The report recommended regulations become more stringent with regards to flooding control, emergency planning and security. Speaking to TM, Claudia Mahn, Europe energy analyst at IHS Global Insight commented: “The results of the Weightman report were not surprising. The nuclear energy industry is undergoing a great deal of reform at the moment. It is a big part of the low carbon economy, as it has almost no carbon footprint, which is why the government is heavily behind its progress and why it is so important that it remains safe.”

Ms Mahn continued, “The report was important as assurance to any current or future investors. Now that the review has been concluded it allows the industry to move on from Fukushima in the knowledge that there will be no more major safety or protection regulators seen any time soon.”

New nuclear in Europe

While the UK attempts to drive its nuclear industry forward with full government backing, Britain’s European counter parts like Germany and Italy are turning to a green sustainable future powered by renewable energy generation methods such as wind and wave. Germany’s government bowed to immense public pressure in the aftermath of Fukushima, and earlier this year announced that it has halted all new nuclear builds. Italy also proposed an end to its civil nuclear programme.

Speaking to TM, Clive Smith, strategy director for nuclear at sector skills council, Cogent, discussed how his organisation is planning to continue working with the sector in the UK: “In line with the Weightman report, Cogent will continue to work with industry, the Government and other skills bodies – in particular the National Skills for Nuclear, to ensure that the UK has a clear, jointly shared understanding of the key skills priorities for the nuclear sector, and how skills demand can be met.”

Across the UK, the nuclear industry employs around 60,000 people and it is estimated that new nuclear builds will create an additional 30,000 jobs by 2025, with between 10,000 and 15,000 of these in manufacturing and construction, providing a huge boost to the industry.
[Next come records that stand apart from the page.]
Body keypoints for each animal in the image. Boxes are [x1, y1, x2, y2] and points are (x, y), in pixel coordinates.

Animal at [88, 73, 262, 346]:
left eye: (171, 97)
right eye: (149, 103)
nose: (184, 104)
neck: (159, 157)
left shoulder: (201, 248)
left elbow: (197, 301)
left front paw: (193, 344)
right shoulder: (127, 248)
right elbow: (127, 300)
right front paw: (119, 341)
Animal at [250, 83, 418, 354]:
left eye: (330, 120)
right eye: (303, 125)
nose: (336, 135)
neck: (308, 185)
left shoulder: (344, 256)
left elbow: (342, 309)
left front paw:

Commenting on the report, Hannah Grimsley, public affairs officer at The Nuclear Industry Association said she was pleased safety confirmation had been provided to “both existing nuclear plants and new build designs,” and hoped this would “allow the UK industry to move forward with its new build plans.
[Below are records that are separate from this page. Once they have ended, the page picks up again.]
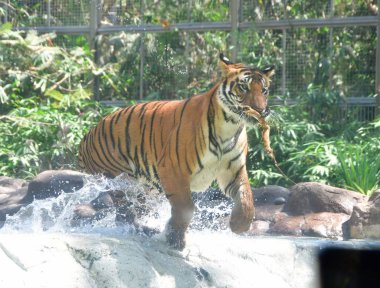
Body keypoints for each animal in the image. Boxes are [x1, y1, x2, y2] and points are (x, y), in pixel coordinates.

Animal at [78, 54, 274, 250]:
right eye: (243, 87)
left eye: (264, 90)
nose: (260, 110)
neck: (230, 125)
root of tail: (86, 137)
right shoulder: (172, 168)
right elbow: (185, 207)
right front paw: (175, 237)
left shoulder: (233, 170)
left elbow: (246, 198)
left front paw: (239, 225)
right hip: (118, 180)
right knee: (123, 213)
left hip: (146, 185)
Ms Grimsley added: “It is important that UK businesses take advantage of the vast number of opportunities that will be available in the nuclear new build programme for the benefit of the regions home to nuclear sites and the UK economy as a whole.”

The report arguably marks an important point in moving on from the events in Japan – both in terms of the nuclear facilities which are currently operating and for new builds. With worldwide electricity demands set to nearly double by 2030 and the wheels firmly in motion for the UK nuclear new build programme, there is clearly an opportunity for UK manufacturers with relevant skills sets and products to capitalise on an emerging market.

A key challenge for orgnisations hoping to do this remains the time and cost of accreditation and alignment with industry standards. The Nuclear Industry Association is able to advise and assist on these obstacles.